Whether desktop or mobile phones, videoconferencing platforms, or software-based trading systems are being employed, voice is still the primary source of communication for the financial markets.
As a result, audio and video data are crucial to the analysis of information by enterprises. Voice interactions are now subject to stricter compliance monitoring rules.
However, according to Nigel Cannings, founder and CTO of the U.K.-based business Intelligent Voice, obtaining, monitoring, and analyzing conversational data may be challenging and need modern speech infrastructure.
It becomes considerably more difficult in loud settings like trading floors, where anyone might enter or leave a conversation at any time and where traders speak quickly and over one another, flip between languages, and employ jargon unique to the trading industry. He said, “Some of the challenges that financial service players face when reviewing audio and video files with constrained human resources are that, as well as the capacity to precisely analyze emotion and sentiments.”

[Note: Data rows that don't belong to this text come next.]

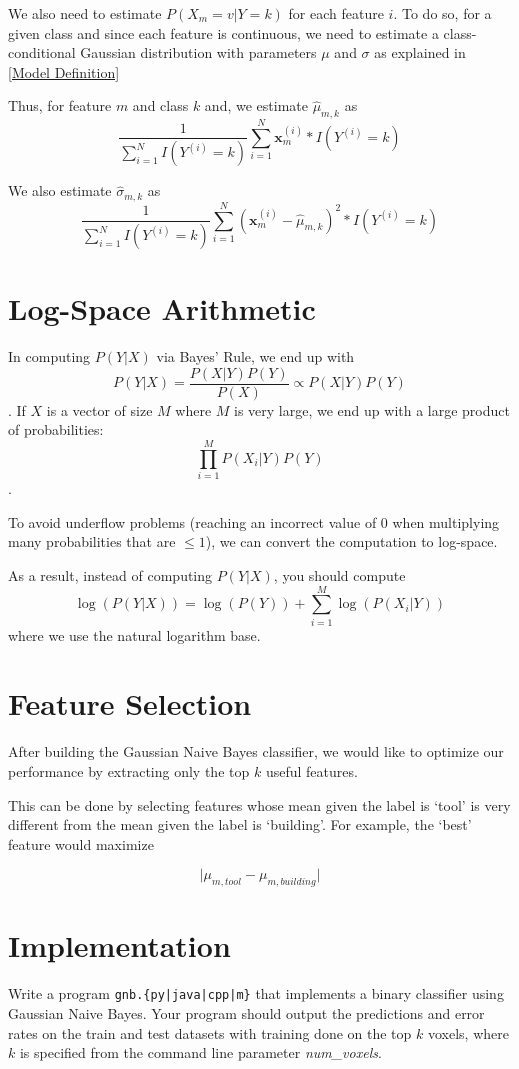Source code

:\documentclass[11pt,addpoints,answers]{exam}
\begin{document}
We also need to estimate $P(X_m = v| Y = k)$ for each feature $i$. To do so, for a given class and since each feature is continuous, we need to estimate a class-conditional Gaussian distribution with parameters $\mu$ and $\sigma$ as explained in \ref{Model Definition}


Thus, for feature $m$ and class $k$ and, we estimate $\hat{\mu}_{m,k}$ as $$\frac{1}{\sum_{i=1}^{N} I(Y^{(i)} = k)} \sum_{i=1}^{N} \mathbf{x}^{(i)}_m * I (Y^{(i)} = k)$$

We also estimate $\hat{\sigma}_{m,k}$ as $$\frac{1}{\sum_{i=1}^{N} I(Y^{(i)} = k)} \sum_{i=1}^{N} (\mathbf{x}^{(i)}_m - \hat{\mu}_{m,k})^2*I (Y^{(i)} = k)$$

\section{Log-Space Arithmetic}

In computing $P(Y|X)$ via Bayes' Rule, we end up with $$P(Y|X) = \frac{P(X|Y)P(Y)}{P(X)} \propto P(X|Y)P(Y)$$. If $X$ is a vector of size $M$ where $M$ is very large, we end up with a large product of probabilities: $$\prod_{i=1}^{M} P(X_i|Y) P(Y)$$.

To avoid underflow problems (reaching an incorrect value of 0 when multiplying many probabilities that are $\leq 1$), we can convert the computation to log-space. 

As a result, instead of computing $P(Y|X)$, you should compute $$\log(P(Y|X)) = \log(P(Y)) + \sum_{i=1}^{M} \log(P(X_i|Y))$$ where we use the natural logarithm base. 

\section{Feature Selection}
\label{features}

After building the Gaussian Naive Bayes classifier, we would like to optimize our performance by extracting only the top $k$ useful features.

This can be done by selecting features whose mean given the label is `tool' is very different from the mean given the label is `building'. For example, the `best' feature would maximize

       $$ \lvert \mu_{m,tool} - \mu_{m,building} \rvert $$
       
       
\section{Implementation}
Write a program \texttt{gnb.\{py|java|cpp|m\}} that implements a binary classifier using Gaussian Naive Bayes. Your program should output the predictions and error rates on the train and test datasets with training done on the top $k$ voxels, where $k$ is specified from the command line parameter \textit{num\_voxels}. 
\end{document}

When people speak, Cannings said in an interview, “Humans leak a lot of emotion and data about themselves, whether it’s omitting certain types of pronouns or using distancing language to push themselves away from an event.”
It’s a gap that Intelligent Voice is attempting to fill with its speech and natural language processing (NLP) technologies powered by artificial intelligence (AI), which are available in 24 languages and dialects. According to him, these technologies can recognize behavioral cues and spot signs of fraud and suspicious activities in a matter of minutes.
Overall, according to Cannings, the objective is to alert surveillance teams to potential fraud indications that may have eluded them rather than to replace human searches.